Le di una palmadita en su tupido pelo, una mata que, por más que se empeñaba en domesticar, le crecía en mechones y borlas con vida propia.

―Pues claro que no podías. ¿Quién iba a poder pegar ojo sin una mochila repleta de artículos de supervivencia?

Sonrió, pero la ligereza con que me lo estaba tomando le hizo menear la cabeza.

―Todo esto ―dijo señalando los contenedores, las latas de comida― es para Eric y para ti. Confío en que nunca lleguéis a necesitarlo. Mi mayor temor es no poder cuidar de vosotros. Es una pesadilla. Algún día lo entenderás.

Le di un beso.

―Bueno, gracias, papá. Te lo agradezco. De verdad. La tendré a mano.

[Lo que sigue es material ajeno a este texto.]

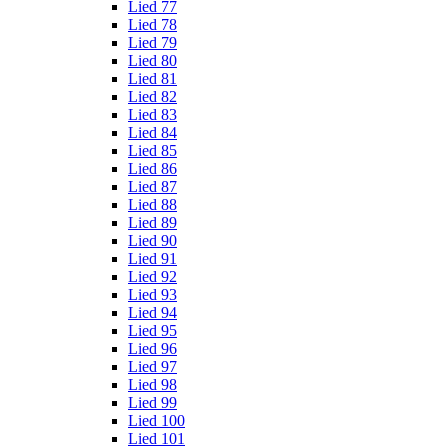
Lied 77
Lied 78
Lied 79
Lied 80
Lied 81
Lied 82
Lied 83
Lied 84
Lied 85
Lied 86
Lied 87
Lied 88
Lied 89
Lied 90
Lied 91
Lied 92
Lied 93
Lied 94
Lied 95
Lied 96
Lied 97
Lied 98
Lied 99
Lied 100
Lied 101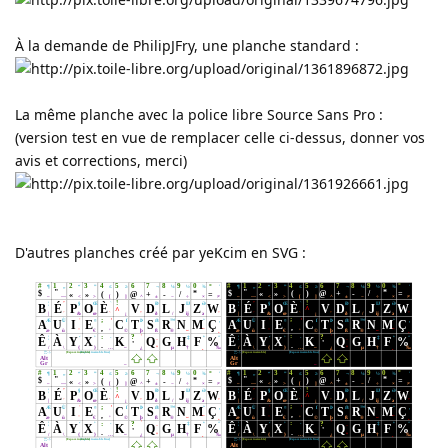
À la demande de PhilipJFry, une planche standard :
La même planche avec la police libre Source Sans Pro :
(version test en vue de remplacer celle ci-dessus, donner vos
avis et corrections, merci)
D'autres planches créé par yeKcim en SVG :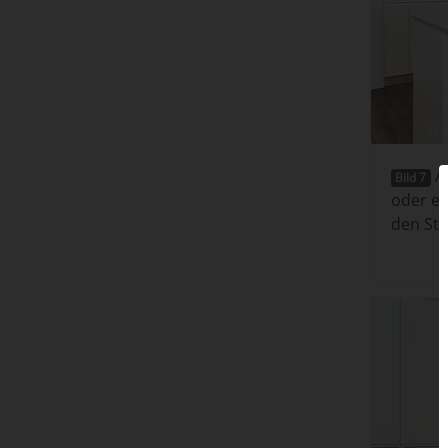
Au
Bild 7
oder e
den Str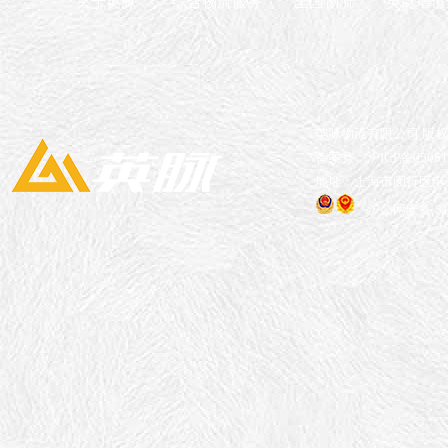
关于英脉
综合物流服务
全国物流
英脉增值
英脉物流有限公司 版
备案号：沪ICP备05051
地址：上海市闵行区申长
沪公网安备 310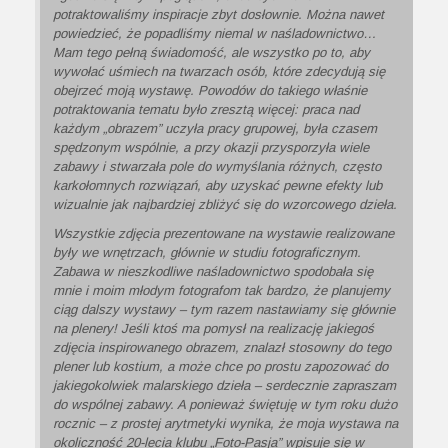
potraktowaliśmy inspiracje zbyt dosłownie. Można nawet
powiedzieć, że popadliśmy niemal w naśladownictwo…
Mam tego pełną świadomość, ale wszystko po to, aby
wywołać uśmiech na twarzach osób, które zdecydują się
obejrzeć moją wystawę. Powodów do takiego właśnie
potraktowania tematu było zresztą więcej: praca nad
każdym „obrazem” uczyła pracy grupowej, była czasem
spędzonym wspólnie, a przy okazji przysporzyła wiele
zabawy i stwarzała pole do wymyślania różnych, często
karkołomnych rozwiązań, aby uzyskać pewne efekty lub
wizualnie jak najbardziej zbliżyć się do wzorcowego dzieła.
Wszystkie zdjęcia prezentowane na wystawie realizowane
były we wnętrzach, głównie w studiu fotograficznym.
Zabawa w nieszkodliwe naśladownictwo spodobała się
mnie i moim młodym fotografom tak bardzo, że planujemy
ciąg dalszy wystawy – tym razem nastawiamy się głównie
na plenery! Jeśli ktoś ma pomysł na realizację jakiegoś
zdjęcia inspirowanego obrazem, znalazł stosowny do tego
plener lub kostium, a może chce po prostu zapozować do
jakiegokolwiek malarskiego dzieła – serdecznie zapraszam
do wspólnej zabawy. A ponieważ świętuję w tym roku dużo
rocznic – z prostej arytmetyki wynika, że moja wystawa na
okoliczność 20-lecia klubu „Foto-Pasja” wpisuje się w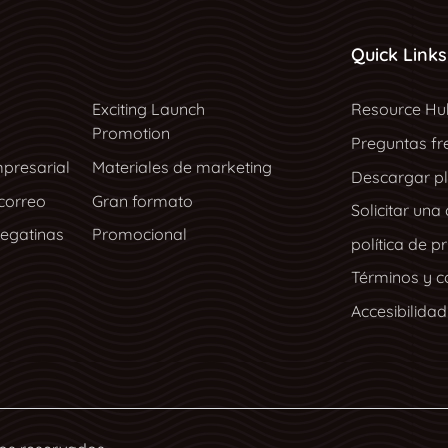
Quick Links
Resource Hu
Exciting Launch
Resource Hu
Promotion
Preguntas fr
presarial
Materiales de marketing
Descargar pla
 correo
Gran formato
Solicitar una
pegatinas
Promocional
política de p
Términos y c
Accesibilidad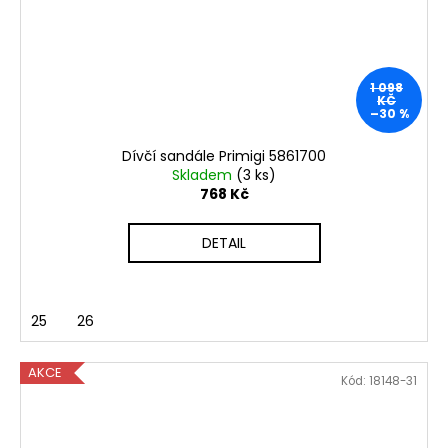
1 098
KČ
–30 %
Dívčí sandále Primigi 5861700
Skladem
(3 ks)
768 Kč
DETAIL
25
26
AKCE
Kód:
18148-31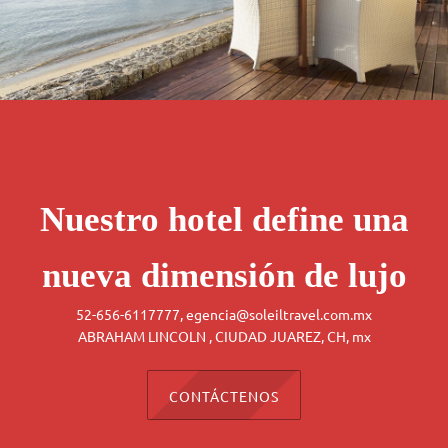
Nuestro hotel define una
nueva dimensión de lujo
52-656-6117777
,
egencia@soleiltravel.com.mx
ABRAHAM LINCOLN , CIUDAD JUAREZ, CH, mx
CONTÁCTENOS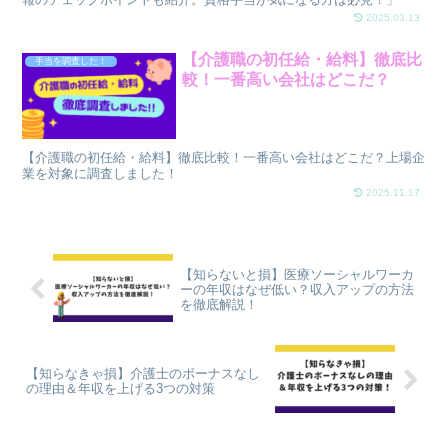
2025.03.13
【介護職の初任給・給料】徹底比
手当を調査した！
較！一番高い会社はどこだ？
【介護職の初任給・給料】徹底比較！一番高い会社はどこだ？上場企
業を対象に調査しました！
2025.11.17
【知らないと損】医療ソーシャルワーカ
ーの年収はなぜ低い？収入アップの方法
を徹底解説！
【知らなきゃ損】介護士のボーナスなし
の理由＆年収を上げる3つの対策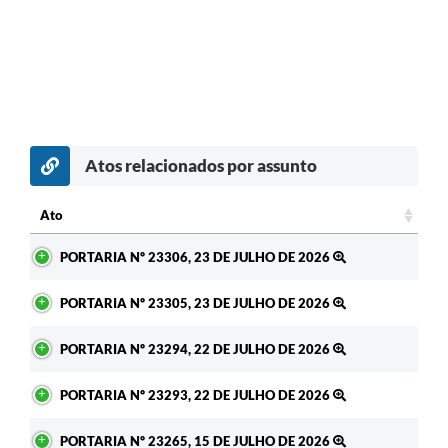
Atos relacionados por assunto
c
Ato
Ato
PORTARIA Nº 23306, 23 DE JULHO DE 2026
PORTARIA Nº 23305, 23 DE JULHO DE 2026
PORTARIA Nº 23294, 22 DE JULHO DE 2026
PORTARIA Nº 23293, 22 DE JULHO DE 2026
PORTARIA Nº 23265, 15 DE JULHO DE 2026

Sabía que aquello le producía la sensación de que lo tenía todo más o menos controlado y en el fondo no hacía ningún daño. No era una de esas personas que se sientan a esperar a que el mundo se acabe, solo que lo tranquilizaba estar preparado para cualquier eventualidad. Esa mochila está en el sótano y aún lo que él pensó que me mantendría a salvo. Va a ser lo primero que mire.

―Por cierto, chicos, que está muy bien eso de que salgamos de la ciudad y tal, pero ¿en qué nos vamos a ir? ―pregunta Nelly.

―Estaba pensando que podríamos llevarnos una de las furgos del trabajo ―propongo.

Hay un par de furgonetas de diez pasajeros en el aparcamiento de detrás del edificio. Nelly y yo ya las hemos conducido antes.

―Yo estaba pensando lo mismo ―tercia James, asintiendo con la cabeza.

Resuena un estruendo por el pasillo y entra Ana tirando de una maleta con ruedas y calzando unas bailarinas.

―¿Perdona? ―dice Nelly muy serio.

―Me da que alguien no acaba de pillar la gravedad de la situación ―le susurra James a Nelly.

―Ana, ¿no tienes una mochila? ―pregunto procurando no alterarme.

―Aún tengo una de clase, ¿por?

―Igual deberías meter tus cosas ahí ―contesto mirándome los pies descalzos―. Y no estaría de más que te pusieras un calzado con el que puedas correr.

Ana frunce el labio superior.

―Genial. ¿Quieres ayudarme tú a hacer la mochila?

―¿Por qué no? ―contesto, guiñando un ojo a James y Nelly, que siguen riendo como bobos, y la sigo por el pasillo.

Ana debe de pensar que nos vamos al Caribe, porque le saco de la maleta unos tops de tirantitos medio transparentes, un estuche de maquillaje y un par de sandalias de tacón. Ahora lleva puestos unos zapatos decentes, unos vaqueros y un suéter. Penny lleva algo parecido.

―Tengo miedo, chicos ―dice Penny.

Le tiembla el labio inferior y le doy un abrazo.

―¿Por qué? ¿Porque hay miles de personas ahí fuera que nos quieren devorar vivos? Tampoco creo que sea para tanto.

A ese rostro que conozco casi tan bien como el mío asoma una sonrisa. Siempre conseguimos hacernos reír la una a la otra, por muy mal que vayan las cosas. Siempre ha sido así, desde que aquella niña triste cuyo papá acababa de morir entró en mi clase de quinto.

―Te quiero ―susurra y me coge la mano.

―Yo también te quiero ―digo y le aprieto la suya―. Todo va a salir bien.

James le tiende los brazos y ella se deja abrazar. Señalo con la cabeza la cara de Ana y Penny sonríe. Su hermana estaba deseando que conociera a alguien y sé que está contenta, aunque James le parezca un friqui.

Nelly se levanta y da una palmada.

―¿Vamos?

―Vamos ―contesto enhebrándole el brazo.